Oozie를 통해 번들, 워크플로, 코디네이터 목록과 상세 정보, 로그를 확인할 수 있습니다. Oozie는 클러스터 상세 페이지의 퀵 링크를 클릭하여 접속할 수 있습니다. Oozie 스케줄링을 설정하는 방법은 다음과 같습니다.
클러스터 유형 | 접속 포트 |
---|---|
표준(Single) | 마스터 1번 노드의 11000 포트 |
HA | 마스터 3번 노드의 11000 포트 |
Oozie 워크플로 목록
Oozie 워크플로 작업 정보
Oozie 워크플로 작업 내용
사전 준비
Oozie의 워크플로 작업을 실행하기 위해서는 workflow.xml 파일과 부수적인 실행 파일이 필요합니다. 준비한 파일을 HDFS에 업로드하고 wf.properties 파일에 경로를 지정하여 실행하면 됩니다. Hive 작업의 형태는 다음과 같습니다.

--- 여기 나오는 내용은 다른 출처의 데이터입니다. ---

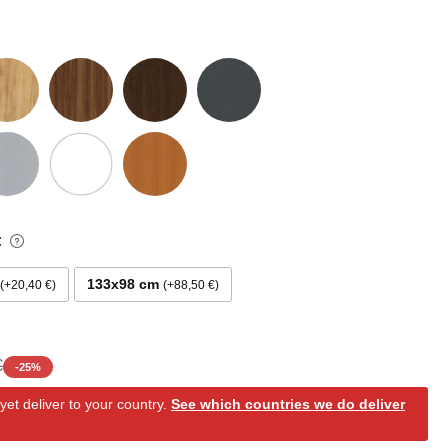
:
133x98 cm
+20,40 €
+88,50 €
€
-
25
%
et deliver to your country.
See which countries we do deliver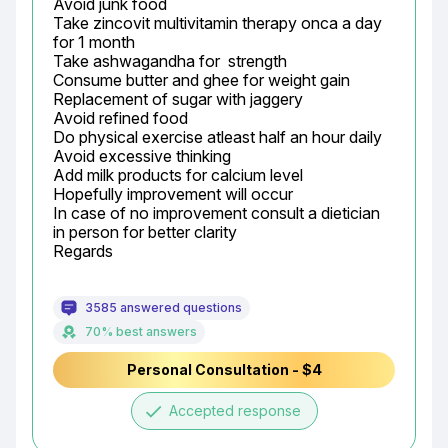
Avoid junk food

Take zincovit multivitamin therapy onca a day 
for 1 month

Take ashwagandha for  strength

Consume butter and ghee for weight gain

Replacement of sugar with jaggery

Avoid refined food

Do physical exercise atleast half an hour daily

Avoid excessive thinking

Add milk products for calcium level

Hopefully improvement will occur

In case of no improvement consult a dietician 
in person for better clarity

Regards
3585 answered questions
70% best answers
Personal Consultation - $4
done
Accepted response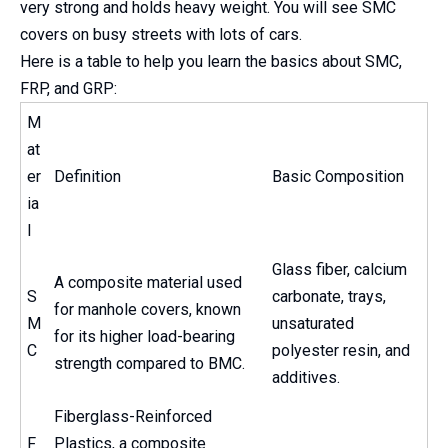
very strong and holds heavy weight. You will see SMC
covers on busy streets with lots of cars.
Here is a table to help you learn the basics about SMC,
FRP, and GRP:
M
at
er
Definition
Basic Composition
ia
l
Glass fiber, calcium
A composite material used
S
carbonate, trays,
for manhole covers, known
M
unsaturated
for its higher load-bearing
C
polyester resin, and
strength compared to BMC.
additives.
Fiberglass-Reinforced
F
Plastics, a composite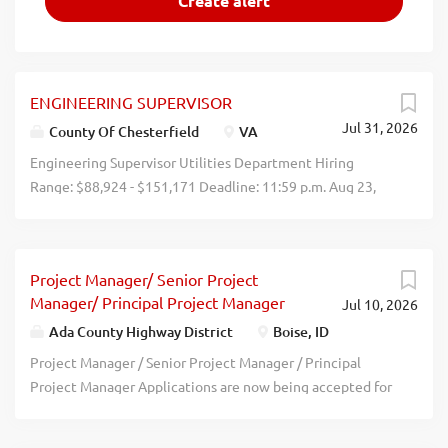
ENGINEERING SUPERVISOR
Jul 31, 2026
County Of Chesterfield
VA
Engineering Supervisor Utilities Department Hiring
Range: $88,924 - $151,171 Deadline: 11:59 p.m. Aug 23,
2026 Who We Are The Chesterfield County Department
of Utilities is a leading public water and wastewater
utility committed to delivering exceptional service
Project Manager/ Senior Project
through the use of state-of-the-art technology and
Manager/ Principal Project Manager
Jul 10, 2026
industry best practices. Our culture is deeply rooted in
public servicewe are dedicated to protecting the James
Ada County Highway District
Boise, ID
River and the Chesapeake Bay while consistently meeting
Project Manager / Senior Project Manager / Principal
or exceeding all water quality standards. We are also
Project Manager Applications are now being accepted for
proud of our strong financial stewardship. The
a Project Manager, Senior Project Manager or Principal
Department is one of only a select few water and
Project Manager in the Projects Division at Ada County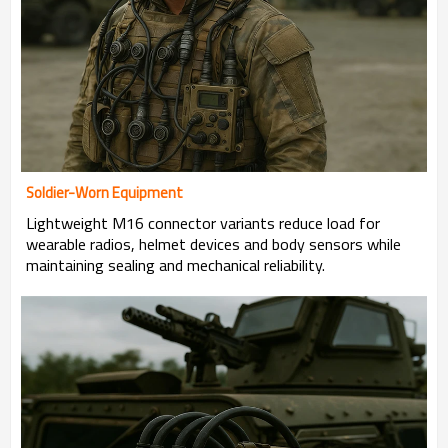
Soldier-Worn Equipment
Lightweight M16 connector variants reduce load for
wearable radios, helmet devices and body sensors while
maintaining sealing and mechanical reliability.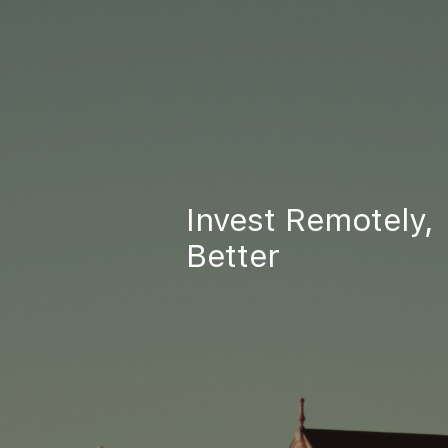
Invest Remotely,
Better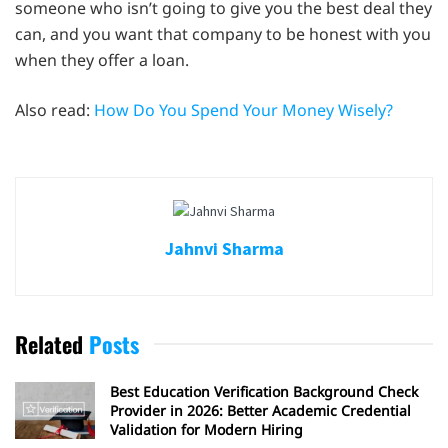
someone who isn’t going to give you the best deal they
can, and you want that company to be honest with you
when they offer a loan.
Also read:
How Do You Spend Your Money Wisely?
Jahnvi Sharma
Related
Posts
Best Education Verification Background Check
Provider in 2026: Better Academic Credential
Validation for Modern Hiring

$ hadoop fs -ls hdfs:///wf_hive/
Found 3 items
-rw-r--r-- 2 ubuntu hadoop 22762 2022-03-30 05:11 hdfs:///wf_hive/hive-site.xml
-rw-r--r-- 2 ubuntu hadoop 168 2022-03-30 05:11 hdfs:///wf_hive/sample.hql
-rw-r--r-- 2 ubuntu hadoop 978 2022-03-30 05:11 hdfs:///wf_hive/workflow.xml
$ oozie job -run -config wf.properties
SLF4J: Class path contains multiple SLF4J bindings.
SLF4J: Found binding in [jar:file:/opt/oozie-5.2.1/lib/log4j-slf4j-impl-2.6.2.jar!/org/slf4j/impl/StaticLoggerBinder.class]

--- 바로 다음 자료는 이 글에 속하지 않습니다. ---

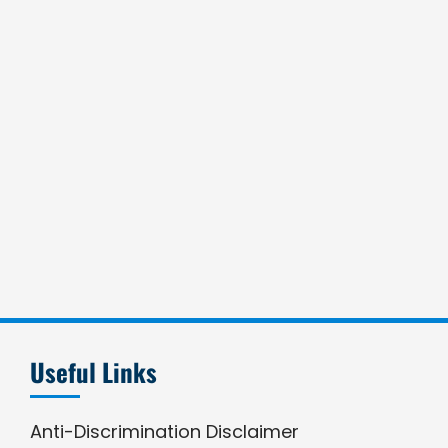
Useful Links
Anti-Discrimination Disclaimer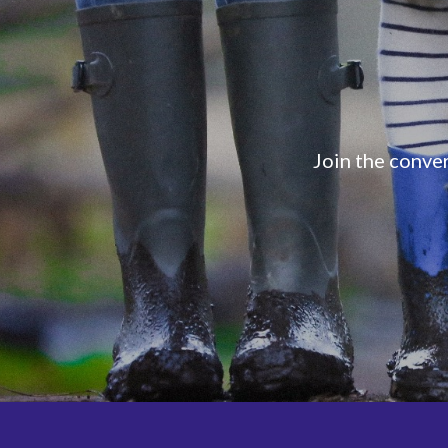
Join the conver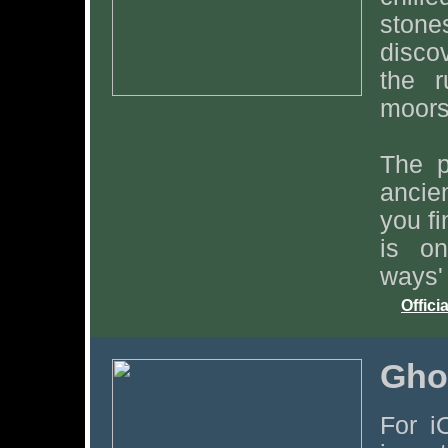
ston
disco
the r
moors 
The p
ancie
you fi
is on
ways' 
Offici
Gho
For i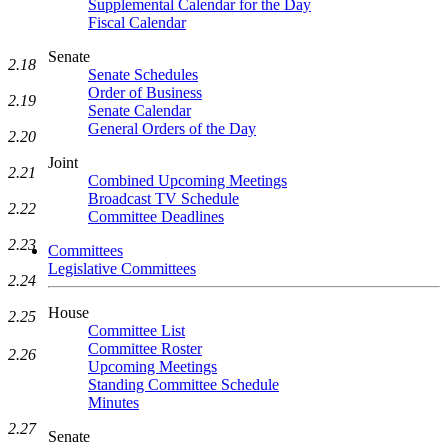
Supplemental Calendar for the Day
Fiscal Calendar
Senate
2.18
Senate Schedules
Order of Business
2.19
Senate Calendar
General Orders of the Day
2.20
Joint
2.21
Combined Upcoming Meetings
Broadcast TV Schedule
2.22
Committee Deadlines
2.23
Committees
Legislative Committees
2.24
House
2.25
Committee List
Committee Roster
2.26
Upcoming Meetings
Standing Committee Schedule
Minutes
2.27
Senate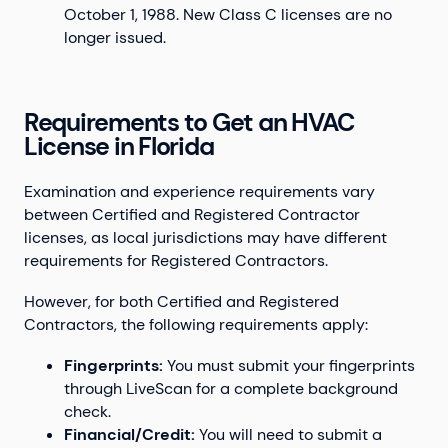
October 1, 1988. New Class C licenses are no
longer issued.
Requirements to Get an HVAC
License in Florida
Examination and experience requirements vary
between Certified and Registered Contractor
licenses, as local jurisdictions may have different
requirements for Registered Contractors.
However, for both Certified and Registered
Contractors, the following requirements apply:
Fingerprints:
You must submit your fingerprints
through LiveScan for a complete background
check.
Financial/Credit:
You will need to submit a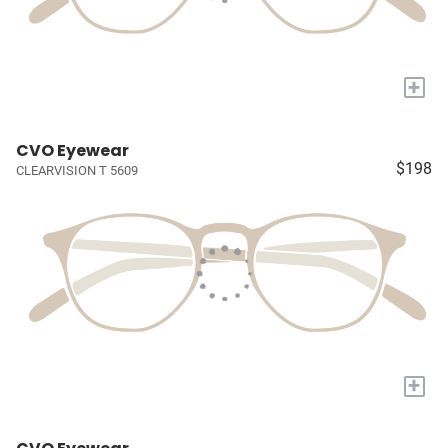
+
CVO Eyewear
$198
CLEARVISION T 5609
+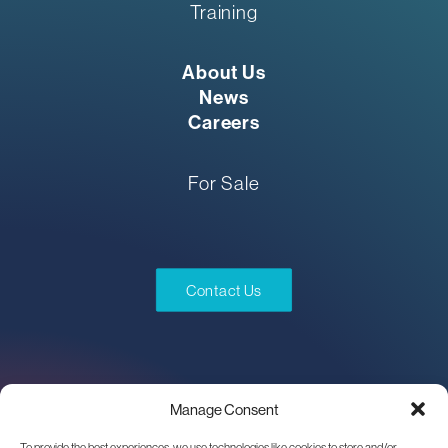
Training
About Us
News
Careers
For Sale
Contact Us
Manage Consent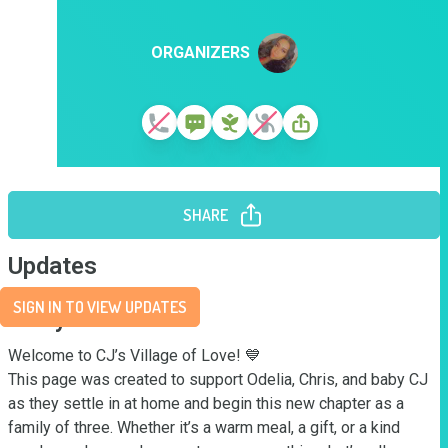
ORGANIZERS
SHARE
Updates
SIGN IN TO VIEW UPDATES
Story
Welcome to CJ’s Village of Love! 💙

This page was created to support Odelia, Chris, and baby CJ 
as they settle in at home and begin this new chapter as a 
family of three. Whether it’s a warm meal, a gift, or a kind 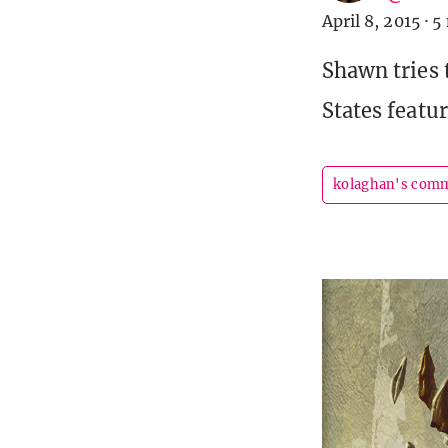
April 8, 2015
·
5
Shawn tries 
States featu
kolaghan's com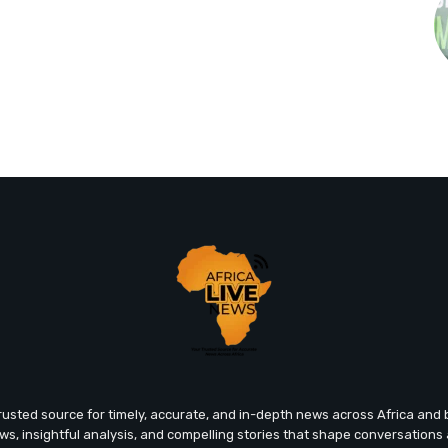
trusted source for timely, accurate, and in-depth news across Africa an
ews, insightful analysis, and compelling stories that shape conversations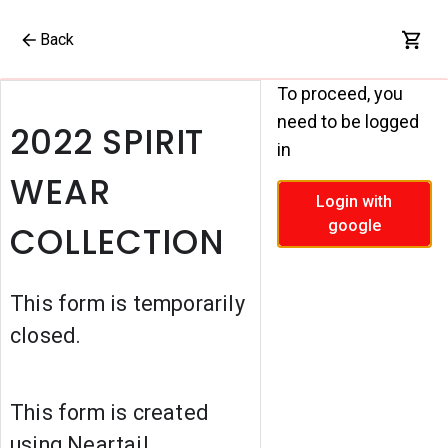
Back
To proceed, you
need to be logged
2022 SPIRIT
in
WEAR
Login with
google
COLLECTION
This form is temporarily
closed.
This form is created
using Neartail.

SLF4J: Found binding in [jar:file:/opt/oozie-5.2.1/lib/slf4j-log4j12-1.6.6.jar!/org/slf4j/impl/StaticLoggerBinder.class]
SLF4J: See http://www.slf4j.org/codes.html#multiple_bindings for an explanation.

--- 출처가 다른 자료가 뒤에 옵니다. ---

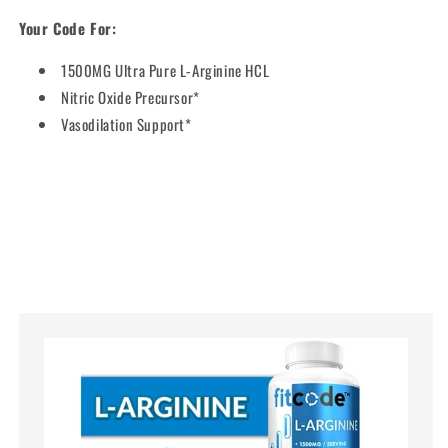
Your Code For:
1500MG Ultra Pure L-Arginine HCL
Nitric Oxide Precursor*
Vasodilation Support*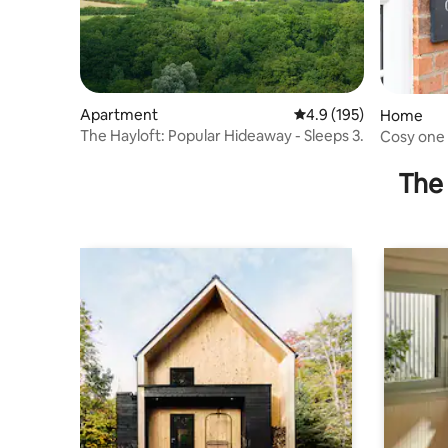
Apartment
4.9 out of 5 average r
4.9 (195)
Home
The Hayloft: Popular Hideaway - Sleeps 3.
Cosy one 
village
The 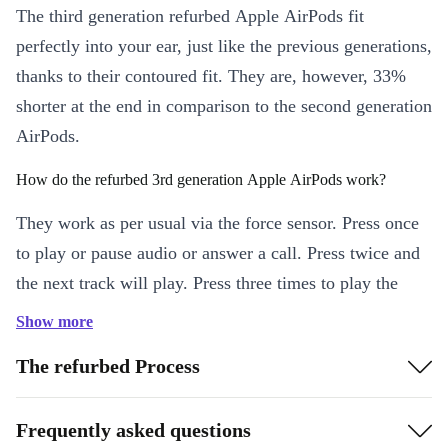
The third generation refurbed Apple AirPods fit
perfectly into your ear, just like the previous generations,
thanks to their contoured fit. They are, however, 33%
shorter at the end in comparison to the second generation
AirPods.
How do the refurbed 3rd generation Apple AirPods work?
They work as per usual via the force sensor. Press once
to play or pause audio or answer a call. Press twice and
the next track will play. Press three times to play the
previous track.
Show more
For voice control, hold down the force sensor and say
The refurbed Process
“Hey Siri” and your personal assistant will activate and
be ready for your commands.
Frequently asked questions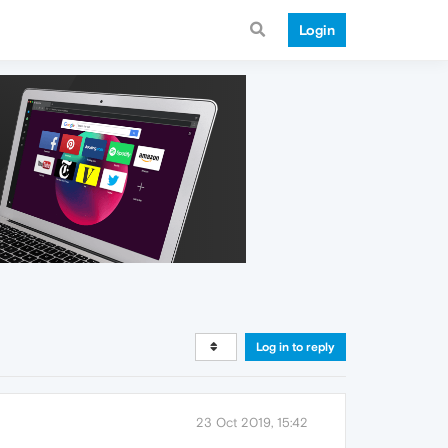
Login
Log in to reply
23 Oct 2019, 15:42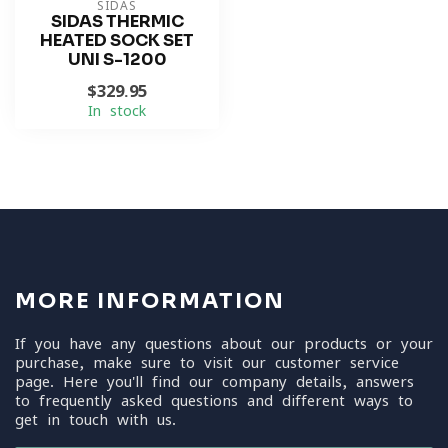
SIDAS
SIDAS THERMIC
HEATED SOCK SET
UNI S-1200
$329.95
In stock
MORE INFORMATION
If you have any questions about our products or your
purchase, make sure to visit our customer service
page. Here you'll find our company details, answers
to frequently asked questions and different ways to
get in touch with us.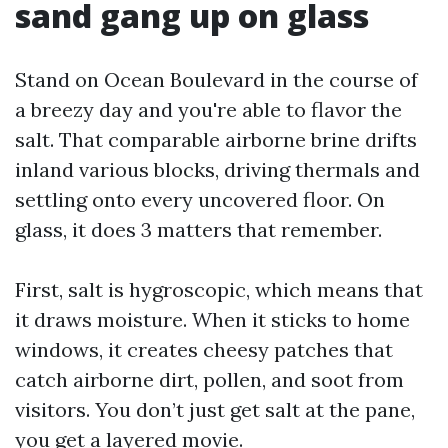
sand gang up on glass
Stand on Ocean Boulevard in the course of
a breezy day and you're able to flavor the
salt. That comparable airborne brine drifts
inland various blocks, driving thermals and
settling onto every uncovered floor. On
glass, it does 3 matters that remember.
First, salt is hygroscopic, which means that
it draws moisture. When it sticks to home
windows, it creates cheesy patches that
catch airborne dirt, pollen, and soot from
visitors. You don’t just get salt at the pane,
you get a layered movie.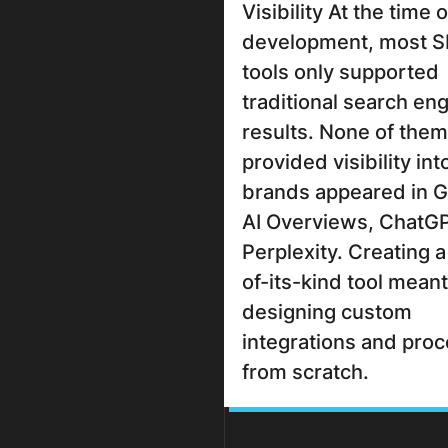
Visibility At the time o
development, most 
tools only supported
traditional search en
results. None of them
provided visibility in
brands appeared in 
AI Overviews, ChatGP
Perplexity. Creating a 
of-its-kind tool meant
designing custom
integrations and pro
from scratch.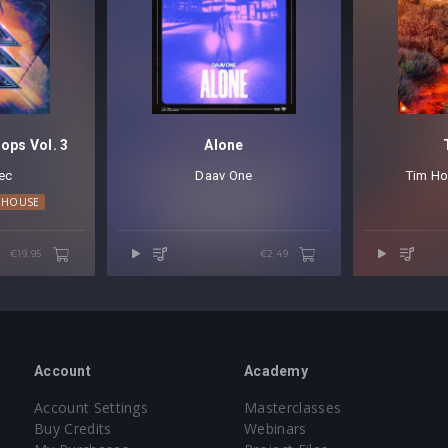
ops Vol. 3
Alone
ec
Daav One
Tim Ho
 HOUSE
€19.95
€2.49
Account
Academy
Account Settings
Masterclasses
Buy Credits
Webinars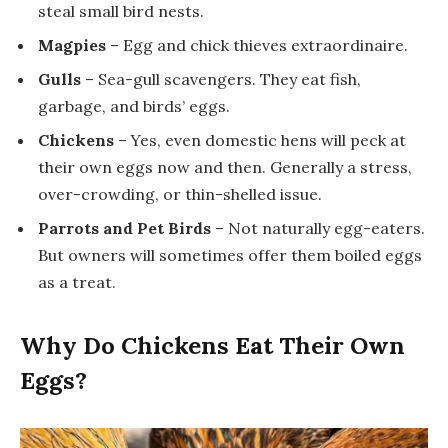
steal small bird nests.
Magpies
– Egg and chick thieves extraordinaire.
Gulls
– Sea-gull scavengers. They eat fish,
garbage, and birds’ eggs.
Chickens
– Yes, even domestic hens will peck at
their own eggs now and then. Generally a stress,
over-crowding, or thin-shelled issue.
Parrots and Pet Birds
– Not naturally egg-eaters.
But owners will sometimes offer them boiled eggs
as a treat.
Why Do Chickens Eat Their Own
Eggs?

SLF4J: Actual binding is of type [org.apache.logging.slf4j.Log4jLoggerFactory]
ERROR StatusLogger Log4j2 could not find a logging implementation. Please add log4j-core to the classpath. Using SimpleLogger to log to the console...
job: 0000000-220330040805876-oozie-ubun-W
$ oozie job -info 0000000-220330040805876-oozie-ubun-W
SLF4J: Class path contains multiple SLF4J bindings.
SLF4J: Found binding in [jar:file:/opt/oozie-5.2.1/lib/log4j-slf4j-impl-2.6.2.jar!/org/slf4j/impl/StaticLoggerBinder.class]
SLF4J: Found binding in [jar:file:/opt/oozie-5.2.1/lib/slf4j-log4j12-1.6.6.jar!/org/slf4j/impl/StaticLoggerBinder.class]
SLF4J: See http://www.slf4j.org/codes.html#multiple_bindings for an explanation.
SLF4J: Actual binding is of type [org.apache.logging.slf4j.Log4jLoggerFactory]
ERROR StatusLogger Log4j2 could not find a logging implementation. Please add log4j-core to the classpath. Using SimpleLogger to log to the console...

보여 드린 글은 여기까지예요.